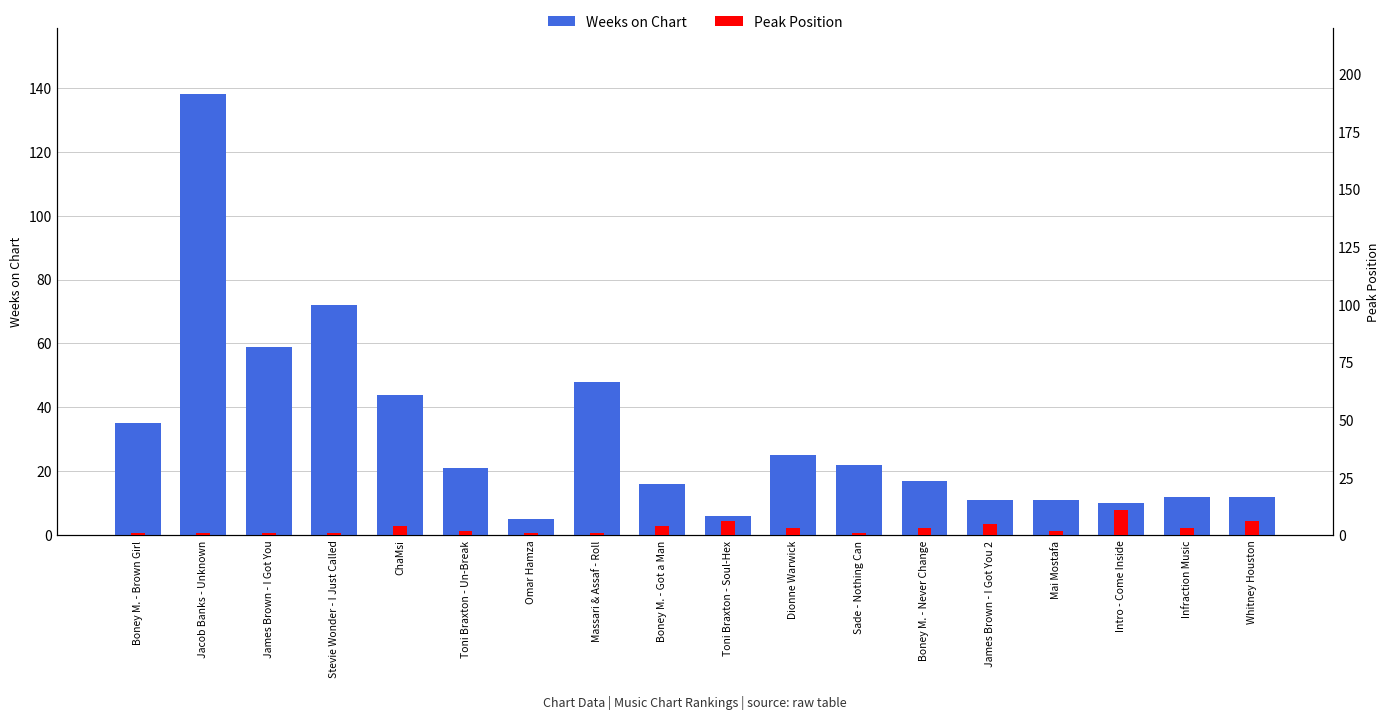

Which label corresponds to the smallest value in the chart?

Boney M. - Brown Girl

• • • • •

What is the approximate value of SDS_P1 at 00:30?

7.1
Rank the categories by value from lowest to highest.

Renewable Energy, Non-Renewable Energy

• • • • •

Copy, unchanged, every line of the records from the line with "What is the" to the line with "Renewable Energy, Non-Renewable Energy", including both of those lines.

What is the approximate value of SDS_P1 at 00:30?

7.1
Rank the categories by value from lowest to highest.

Renewable Energy, Non-Renewable Energy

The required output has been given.